A verbatim copy of every record is needed.
***** THE RECORDS
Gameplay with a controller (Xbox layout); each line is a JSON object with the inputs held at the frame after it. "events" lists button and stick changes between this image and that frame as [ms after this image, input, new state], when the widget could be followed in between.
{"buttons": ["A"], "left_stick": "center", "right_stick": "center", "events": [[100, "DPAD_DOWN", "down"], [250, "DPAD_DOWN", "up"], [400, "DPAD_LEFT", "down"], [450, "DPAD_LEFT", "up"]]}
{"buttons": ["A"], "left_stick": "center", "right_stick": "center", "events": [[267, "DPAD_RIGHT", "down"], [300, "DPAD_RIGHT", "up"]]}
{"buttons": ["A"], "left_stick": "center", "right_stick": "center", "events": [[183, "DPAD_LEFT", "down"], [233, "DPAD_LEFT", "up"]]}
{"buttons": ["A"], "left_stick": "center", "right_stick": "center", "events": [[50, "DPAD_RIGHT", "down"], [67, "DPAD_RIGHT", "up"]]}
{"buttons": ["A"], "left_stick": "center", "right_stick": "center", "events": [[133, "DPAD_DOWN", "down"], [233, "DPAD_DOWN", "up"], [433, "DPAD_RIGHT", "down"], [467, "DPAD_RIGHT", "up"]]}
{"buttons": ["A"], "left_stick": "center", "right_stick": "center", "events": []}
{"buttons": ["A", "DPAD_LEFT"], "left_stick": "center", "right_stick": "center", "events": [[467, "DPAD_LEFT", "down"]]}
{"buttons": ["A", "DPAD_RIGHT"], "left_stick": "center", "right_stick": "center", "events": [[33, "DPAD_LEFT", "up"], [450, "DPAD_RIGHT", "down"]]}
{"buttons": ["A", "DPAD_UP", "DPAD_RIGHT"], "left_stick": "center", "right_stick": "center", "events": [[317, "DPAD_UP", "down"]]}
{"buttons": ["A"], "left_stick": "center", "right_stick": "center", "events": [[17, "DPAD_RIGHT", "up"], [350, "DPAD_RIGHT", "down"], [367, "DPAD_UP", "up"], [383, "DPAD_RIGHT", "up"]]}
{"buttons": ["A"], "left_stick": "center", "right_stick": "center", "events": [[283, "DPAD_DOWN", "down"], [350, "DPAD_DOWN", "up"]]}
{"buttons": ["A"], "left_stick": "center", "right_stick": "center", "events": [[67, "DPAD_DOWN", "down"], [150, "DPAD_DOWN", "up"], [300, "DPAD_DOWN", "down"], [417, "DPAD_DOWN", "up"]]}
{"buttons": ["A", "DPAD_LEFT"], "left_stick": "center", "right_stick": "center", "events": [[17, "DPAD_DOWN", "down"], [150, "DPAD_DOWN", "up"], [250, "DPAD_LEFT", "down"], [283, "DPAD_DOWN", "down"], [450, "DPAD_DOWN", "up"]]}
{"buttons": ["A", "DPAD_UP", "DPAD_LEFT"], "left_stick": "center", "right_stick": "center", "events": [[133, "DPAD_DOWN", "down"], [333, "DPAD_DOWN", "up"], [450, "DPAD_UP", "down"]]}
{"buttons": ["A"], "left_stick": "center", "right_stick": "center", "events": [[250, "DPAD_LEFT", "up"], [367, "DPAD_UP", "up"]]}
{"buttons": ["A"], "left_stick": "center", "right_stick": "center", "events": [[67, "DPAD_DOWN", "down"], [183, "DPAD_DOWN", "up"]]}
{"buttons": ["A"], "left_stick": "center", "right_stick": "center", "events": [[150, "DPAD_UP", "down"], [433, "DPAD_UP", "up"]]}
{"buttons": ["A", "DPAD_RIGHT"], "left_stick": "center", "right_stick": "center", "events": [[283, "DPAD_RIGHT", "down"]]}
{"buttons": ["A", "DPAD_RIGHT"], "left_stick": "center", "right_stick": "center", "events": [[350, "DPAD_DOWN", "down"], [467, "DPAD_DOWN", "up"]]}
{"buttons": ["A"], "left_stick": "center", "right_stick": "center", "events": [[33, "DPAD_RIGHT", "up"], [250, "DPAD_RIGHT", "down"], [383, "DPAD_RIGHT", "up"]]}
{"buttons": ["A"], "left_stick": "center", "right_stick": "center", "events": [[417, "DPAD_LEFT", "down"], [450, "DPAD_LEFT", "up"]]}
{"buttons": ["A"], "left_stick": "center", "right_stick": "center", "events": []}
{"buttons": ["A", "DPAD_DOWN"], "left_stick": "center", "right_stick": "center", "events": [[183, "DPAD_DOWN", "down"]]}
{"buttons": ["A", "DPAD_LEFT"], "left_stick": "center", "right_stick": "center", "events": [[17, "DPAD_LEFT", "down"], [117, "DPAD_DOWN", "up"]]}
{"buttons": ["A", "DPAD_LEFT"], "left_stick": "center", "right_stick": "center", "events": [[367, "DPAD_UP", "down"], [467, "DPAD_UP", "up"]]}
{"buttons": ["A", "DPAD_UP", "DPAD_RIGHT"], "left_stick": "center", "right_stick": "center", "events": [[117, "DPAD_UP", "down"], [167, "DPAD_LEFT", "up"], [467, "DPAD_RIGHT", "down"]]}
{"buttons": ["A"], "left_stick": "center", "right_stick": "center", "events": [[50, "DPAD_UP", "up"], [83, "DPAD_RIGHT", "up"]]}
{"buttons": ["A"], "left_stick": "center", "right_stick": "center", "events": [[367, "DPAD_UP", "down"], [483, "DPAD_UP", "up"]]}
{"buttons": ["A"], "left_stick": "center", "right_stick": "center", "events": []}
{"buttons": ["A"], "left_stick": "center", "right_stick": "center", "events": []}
**********
→ **EXERCISE OUTPUT**:
Gameplay with a controller (Xbox layout); each line is a JSON object with the inputs held at the frame after it. "events" lists button and stick changes between this image and that frame as [ms after this image, input, new state], when the widget could be followed in between.
{"buttons": ["A"], "left_stick": "center", "right_stick": "center", "events": [[100, "DPAD_DOWN", "down"], [250, "DPAD_DOWN", "up"], [400, "DPAD_LEFT", "down"], [450, "DPAD_LEFT", "up"]]}
{"buttons": ["A"], "left_stick": "center", "right_stick": "center", "events": [[267, "DPAD_RIGHT", "down"], [300, "DPAD_RIGHT", "up"]]}
{"buttons": ["A"], "left_stick": "center", "right_stick": "center", "events": [[183, "DPAD_LEFT", "down"], [233, "DPAD_LEFT", "up"]]}
{"buttons": ["A"], "left_stick": "center", "right_stick": "center", "events": [[50, "DPAD_RIGHT", "down"], [67, "DPAD_RIGHT", "up"]]}
{"buttons": ["A"], "left_stick": "center", "right_stick": "center", "events": [[133, "DPAD_DOWN", "down"], [233, "DPAD_DOWN", "up"], [433, "DPAD_RIGHT", "down"], [467, "DPAD_RIGHT", "up"]]}
{"buttons": ["A"], "left_stick": "center", "right_stick": "center", "events": []}
{"buttons": ["A", "DPAD_LEFT"], "left_stick": "center", "right_stick": "center", "events": [[467, "DPAD_LEFT", "down"]]}
{"buttons": ["A", "DPAD_RIGHT"], "left_stick": "center", "right_stick": "center", "events": [[33, "DPAD_LEFT", "up"], [450, "DPAD_RIGHT", "down"]]}
{"buttons": ["A", "DPAD_UP", "DPAD_RIGHT"], "left_stick": "center", "right_stick": "center", "events": [[317, "DPAD_UP", "down"]]}
{"buttons": ["A"], "left_stick": "center", "right_stick": "center", "events": [[17, "DPAD_RIGHT", "up"], [350, "DPAD_RIGHT", "down"], [367, "DPAD_UP", "up"], [383, "DPAD_RIGHT", "up"]]}
{"buttons": ["A"], "left_stick": "center", "right_stick": "center", "events": [[283, "DPAD_DOWN", "down"], [350, "DPAD_DOWN", "up"]]}
{"buttons": ["A"], "left_stick": "center", "right_stick": "center", "events": [[67, "DPAD_DOWN", "down"], [150, "DPAD_DOWN", "up"], [300, "DPAD_DOWN", "down"], [417, "DPAD_DOWN", "up"]]}
{"buttons": ["A", "DPAD_LEFT"], "left_stick": "center", "right_stick": "center", "events": [[17, "DPAD_DOWN", "down"], [150, "DPAD_DOWN", "up"], [250, "DPAD_LEFT", "down"], [283, "DPAD_DOWN", "down"], [450, "DPAD_DOWN", "up"]]}
{"buttons": ["A", "DPAD_UP", "DPAD_LEFT"], "left_stick": "center", "right_stick": "center", "events": [[133, "DPAD_DOWN", "down"], [333, "DPAD_DOWN", "up"], [450, "DPAD_UP", "down"]]}
{"buttons": ["A"], "left_stick": "center", "right_stick": "center", "events": [[250, "DPAD_LEFT", "up"], [367, "DPAD_UP", "up"]]}
{"buttons": ["A"], "left_stick": "center", "right_stick": "center", "events": [[67, "DPAD_DOWN", "down"], [183, "DPAD_DOWN", "up"]]}
{"buttons": ["A"], "left_stick": "center", "right_stick": "center", "events": [[150, "DPAD_UP", "down"], [433, "DPAD_UP", "up"]]}
{"buttons": ["A", "DPAD_RIGHT"], "left_stick": "center", "right_stick": "center", "events": [[283, "DPAD_RIGHT", "down"]]}
{"buttons": ["A", "DPAD_RIGHT"], "left_stick": "center", "right_stick": "center", "events": [[350, "DPAD_DOWN", "down"], [467, "DPAD_DOWN", "up"]]}
{"buttons": ["A"], "left_stick": "center", "right_stick": "center", "events": [[33, "DPAD_RIGHT", "up"], [250, "DPAD_RIGHT", "down"], [383, "DPAD_RIGHT", "up"]]}
{"buttons": ["A"], "left_stick": "center", "right_stick": "center", "events": [[417, "DPAD_LEFT", "down"], [450, "DPAD_LEFT", "up"]]}
{"buttons": ["A"], "left_stick": "center", "right_stick": "center", "events": []}
{"buttons": ["A", "DPAD_DOWN"], "left_stick": "center", "right_stick": "center", "events": [[183, "DPAD_DOWN", "down"]]}
{"buttons": ["A", "DPAD_LEFT"], "left_stick": "center", "right_stick": "center", "events": [[17, "DPAD_LEFT", "down"], [117, "DPAD_DOWN", "up"]]}
{"buttons": ["A", "DPAD_LEFT"], "left_stick": "center", "right_stick": "center", "events": [[367, "DPAD_UP", "down"], [467, "DPAD_UP", "up"]]}
{"buttons": ["A", "DPAD_UP", "DPAD_RIGHT"], "left_stick": "center", "right_stick": "center", "events": [[117, "DPAD_UP", "down"], [167, "DPAD_LEFT", "up"], [467, "DPAD_RIGHT", "down"]]}
{"buttons": ["A"], "left_stick": "center", "right_stick": "center", "events": [[50, "DPAD_UP", "up"], [83, "DPAD_RIGHT", "up"]]}
{"buttons": ["A"], "left_stick": "center", "right_stick": "center", "events": [[367, "DPAD_UP", "down"], [483, "DPAD_UP", "up"]]}
{"buttons": ["A"], "left_stick": "center", "right_stick": "center", "events": []}
{"buttons": ["A"], "left_stick": "center", "right_stick": "center", "events": []}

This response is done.